With the current depressed real estate market it is necessary to develop ways to protect both lenders and borrowers. The House, Senate and HUD Secretary are working together in order to come up with a plan that will be feasible for everyone. One of the items being considered is a subsidy, and experts believe a total of $298 million is necessary in order to offset any losses that may occur with loans originated during the fiscal year 2010. The Present has already made accommodations for this in his fiscal year 2010 budget, but it has not yet been approved by the House and Senate. These figures are based on the assumption that the current downward trend in real estate will continue and even though OMB confers with this theory they are not ready to commit to any estimates in order to avoid undue alarm or making projections that are not supported by fact.

• Information given:

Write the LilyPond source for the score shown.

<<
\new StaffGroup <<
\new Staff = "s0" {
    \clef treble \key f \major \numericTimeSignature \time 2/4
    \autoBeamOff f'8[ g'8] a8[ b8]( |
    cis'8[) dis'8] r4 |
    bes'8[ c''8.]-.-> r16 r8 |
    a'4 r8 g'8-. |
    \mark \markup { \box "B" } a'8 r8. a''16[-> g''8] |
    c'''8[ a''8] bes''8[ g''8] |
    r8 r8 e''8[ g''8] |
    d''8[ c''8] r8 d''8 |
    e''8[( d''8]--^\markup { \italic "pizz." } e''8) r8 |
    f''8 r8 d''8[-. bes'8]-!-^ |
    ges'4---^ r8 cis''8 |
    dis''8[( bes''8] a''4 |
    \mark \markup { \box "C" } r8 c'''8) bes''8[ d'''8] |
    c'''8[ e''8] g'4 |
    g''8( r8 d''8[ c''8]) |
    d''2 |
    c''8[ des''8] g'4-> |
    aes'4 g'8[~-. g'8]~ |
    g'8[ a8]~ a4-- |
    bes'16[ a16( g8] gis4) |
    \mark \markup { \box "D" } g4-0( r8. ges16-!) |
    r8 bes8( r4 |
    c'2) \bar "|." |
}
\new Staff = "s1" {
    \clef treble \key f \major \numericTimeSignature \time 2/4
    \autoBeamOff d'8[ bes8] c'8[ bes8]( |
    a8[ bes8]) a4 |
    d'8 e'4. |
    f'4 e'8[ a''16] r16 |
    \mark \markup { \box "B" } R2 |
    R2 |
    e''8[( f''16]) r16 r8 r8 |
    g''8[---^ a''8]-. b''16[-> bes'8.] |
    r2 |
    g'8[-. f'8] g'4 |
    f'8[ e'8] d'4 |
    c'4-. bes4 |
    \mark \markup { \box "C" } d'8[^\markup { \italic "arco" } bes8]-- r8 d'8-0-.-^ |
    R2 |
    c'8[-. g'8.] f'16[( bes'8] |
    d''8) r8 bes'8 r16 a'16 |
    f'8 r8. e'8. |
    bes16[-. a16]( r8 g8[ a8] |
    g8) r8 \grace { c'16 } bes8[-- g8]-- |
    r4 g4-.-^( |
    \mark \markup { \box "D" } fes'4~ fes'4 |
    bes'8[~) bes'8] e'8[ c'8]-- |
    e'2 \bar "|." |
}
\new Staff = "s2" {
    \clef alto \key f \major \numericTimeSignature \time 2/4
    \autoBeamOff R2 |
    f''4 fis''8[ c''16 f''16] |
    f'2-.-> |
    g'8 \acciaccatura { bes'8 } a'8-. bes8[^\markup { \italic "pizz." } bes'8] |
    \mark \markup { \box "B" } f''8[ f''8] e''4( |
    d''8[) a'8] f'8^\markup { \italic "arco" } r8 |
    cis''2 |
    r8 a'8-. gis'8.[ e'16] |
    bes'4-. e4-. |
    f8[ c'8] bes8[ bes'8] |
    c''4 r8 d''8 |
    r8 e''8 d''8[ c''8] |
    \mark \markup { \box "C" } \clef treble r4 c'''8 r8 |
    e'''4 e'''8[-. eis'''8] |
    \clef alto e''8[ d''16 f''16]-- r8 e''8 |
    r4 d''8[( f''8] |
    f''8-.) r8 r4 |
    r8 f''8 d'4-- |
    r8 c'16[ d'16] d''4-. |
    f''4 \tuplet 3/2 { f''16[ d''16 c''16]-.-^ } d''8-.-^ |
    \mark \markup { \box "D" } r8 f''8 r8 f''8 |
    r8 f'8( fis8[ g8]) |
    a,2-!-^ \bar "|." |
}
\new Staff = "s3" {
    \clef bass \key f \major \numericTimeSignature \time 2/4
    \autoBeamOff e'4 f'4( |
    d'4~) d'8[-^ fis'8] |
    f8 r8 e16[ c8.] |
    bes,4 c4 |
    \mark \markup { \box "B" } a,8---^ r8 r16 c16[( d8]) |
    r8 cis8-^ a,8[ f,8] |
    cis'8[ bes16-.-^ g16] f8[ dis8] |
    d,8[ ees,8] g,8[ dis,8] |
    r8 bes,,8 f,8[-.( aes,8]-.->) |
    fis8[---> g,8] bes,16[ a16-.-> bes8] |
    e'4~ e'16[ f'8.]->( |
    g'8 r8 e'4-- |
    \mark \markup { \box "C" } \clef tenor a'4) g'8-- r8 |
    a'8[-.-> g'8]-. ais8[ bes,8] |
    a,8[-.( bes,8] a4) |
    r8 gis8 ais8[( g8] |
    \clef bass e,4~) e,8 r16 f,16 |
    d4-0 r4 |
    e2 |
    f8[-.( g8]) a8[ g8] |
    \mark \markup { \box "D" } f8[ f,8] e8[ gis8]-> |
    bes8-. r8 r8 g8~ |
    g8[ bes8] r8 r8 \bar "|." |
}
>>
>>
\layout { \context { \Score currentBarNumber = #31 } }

• To do:
a. Transcribe the housing subsidy passage starting at "With the current" and ending at "supported by fact.".
b. Please report how many lines of the records contain the string "bass", with case counting, and give only the number.
The records bear no relation to the housing subsidy passage.

• The responses:
a.
With the current depressed real estate market it is necessary to develop ways to protect both lenders and borrowers. The House, Senate and HUD Secretary are working together in order to come up with a plan that will be feasible for everyone. One of the items being considered is a subsidy, and experts believe a total of $298 million is necessary in order to offset any losses that may occur with loans originated during the fiscal year 2010. The Present has already made accommodations for this in his fiscal year 2010 budget, but it has not yet been approved by the House and Senate. These figures are based on the assumption that the current downward trend in real estate will continue and even though OMB confers with this theory they are not ready to commit to any estimates in order to avoid undue alarm or making projections that are not supported by fact.

b. 2